▶ [WORK ORDER]: An exact, picture-free copy of the listing is required.

▶ [DATA EXTRACTS]:
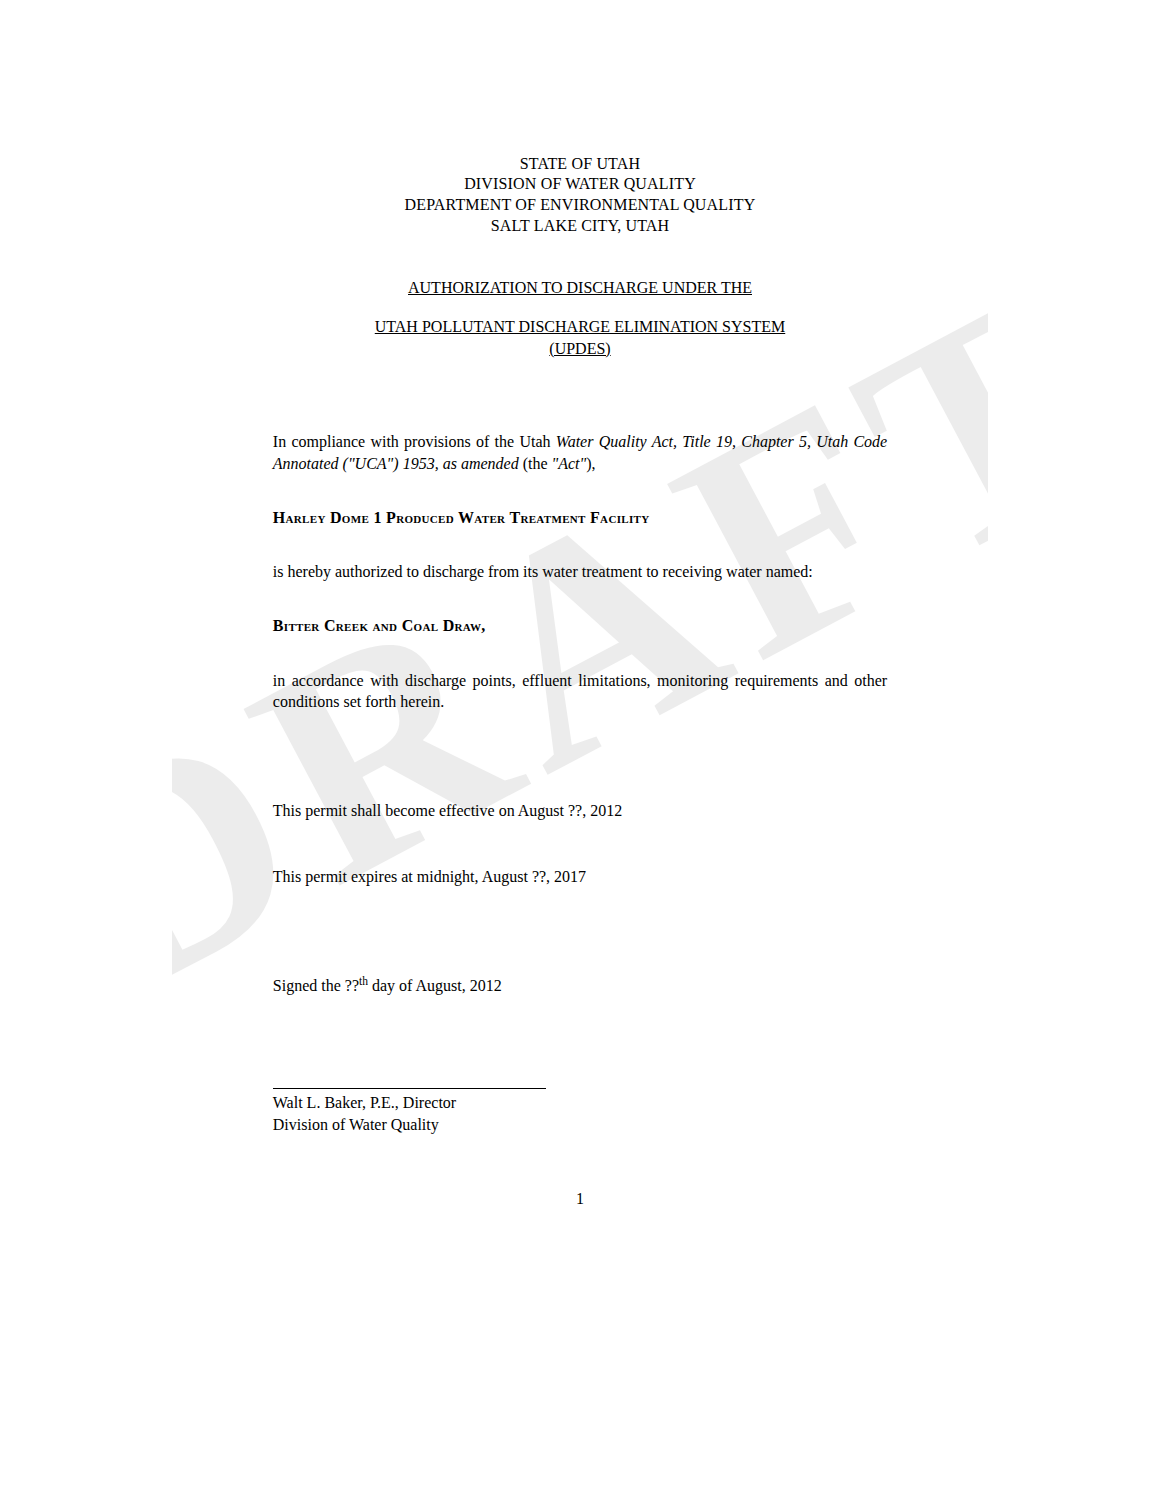DRAFT
STATE OF UTAH
DIVISION OF WATER QUALITY
DEPARTMENT OF ENVIRONMENTAL QUALITY
SALT LAKE CITY, UTAH
AUTHORIZATION TO DISCHARGE UNDER THE
UTAH POLLUTANT DISCHARGE ELIMINATION SYSTEM
(UPDES)
In compliance with provisions of the Utah Water Quality Act, Title 19, Chapter 5, Utah Code Annotated ("UCA") 1953, as amended (the "Act"),
Harley Dome 1 Produced Water Treatment Facility
is hereby authorized to discharge from its water treatment to receiving water named:
Bitter Creek and Coal Draw,
in accordance with discharge points, effluent limitations, monitoring requirements and other conditions set forth herein.
This permit shall become effective on August ??, 2012
This permit expires at midnight, August ??, 2017
Signed the ??th day of August, 2012
Walt L. Baker, P.E., Director
Division of Water Quality
1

▶ [TASK RESULT]:
DRAFT
STATE OF UTAH
DIVISION OF WATER QUALITY
DEPARTMENT OF ENVIRONMENTAL QUALITY
SALT LAKE CITY, UTAH
AUTHORIZATION TO DISCHARGE UNDER THE
UTAH POLLUTANT DISCHARGE ELIMINATION SYSTEM
(UPDES)
In compliance with provisions of the Utah Water Quality Act, Title 19, Chapter 5, Utah Code Annotated ("UCA") 1953, as amended (the "Act"),
Harley Dome 1 Produced Water Treatment Facility
is hereby authorized to discharge from its water treatment to receiving water named:
Bitter Creek and Coal Draw,
in accordance with discharge points, effluent limitations, monitoring requirements and other conditions set forth herein.
This permit shall become effective on August ??, 2012
This permit expires at midnight, August ??, 2017
Signed the ??th day of August, 2012
Walt L. Baker, P.E., Director
Division of Water Quality
1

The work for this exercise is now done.